How not to promote local democracy

A visual example, then, to support the arguments I made in this recent interview about digital disengagement within representative democracy. Behold the public notice board, located on my town’s main street, for our local community council.


Ain’t that pretty?

Now don’t you feel excited and energised about playing your part in local democracy?

No, me neither.

There are two things currently on display in the board. One is a statutorily required list of home addresses and phone numbers – but not email addresses – of CC members. It is dated September 2011. The other is an announcement about a supermarket consultation. That took place in July of 2012. Since then, either the CC has stopped caring, or they have lost the key. The amount of dirt and mould growing on the sign suggests both.

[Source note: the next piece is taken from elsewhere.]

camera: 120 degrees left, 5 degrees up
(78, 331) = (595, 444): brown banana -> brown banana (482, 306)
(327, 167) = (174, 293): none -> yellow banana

Now let’s talk location. The sign is located on my town’s main street, in front of the doors of the pharmacy which dispenses methadone. The sign is located next to the bench where the junkies like to sit, in those leisurely moments when they are not doing what they usually do for fun (viz, jump up and down, shout, shoplift, and stab each other.) There are days when you would take your life into your hands if you were curious about what information was contained behind that plastic cover.

The main street was “a main street” in the long and exalted past. Now, it’s a place people drive through – not walk down – en route to better shopping areas. A jingoistic campaign banner encourages people to “shop local” and keep their custom in the town. The banner conveniently covers the rotting plywood window boards on a shop that has lain vacant for nearly twenty years. It’s next to the bookies, which until last month was the only shop on the main street open past six PM.

It is as if the people who put the information sign in the location where they did are living in an imaginary town in the past, where people converge in the town centre to heed the wisdom of the great and the good.

Now, I am not picking on my town, or their CC, for the sake of having a go at them. Their board just happens to be en route to where I was going this morning. Indeed, it is to their great credit that they have a central email address, a Facebook page, and an archive of downloadable minutes and agendas. That is a lot more than many CCs offer. Yet none of that information is on display in the board; you have to proactively search for it.

On the bright side, if I recall the little paragraph in the newspaper correctly, they have also secured funding for a new information board, possibly to replace this one. Is it interactive? Will it sing? Will it dance? It had damn well better, if the price quote I read in the paper is accurate; it’s costing more than I have charged for some contracted web projects. “We’re too old/remote/financially crippled to go online,” moan thousands of Councillors; and yet they’ll make an effort to secure outrageous funding for a glorified cork board. Where there’s a will…

One thought on “How not to promote local democracy

  1. I have lived in Barrhead for eight years. I work in local media. I had NO idea that was there.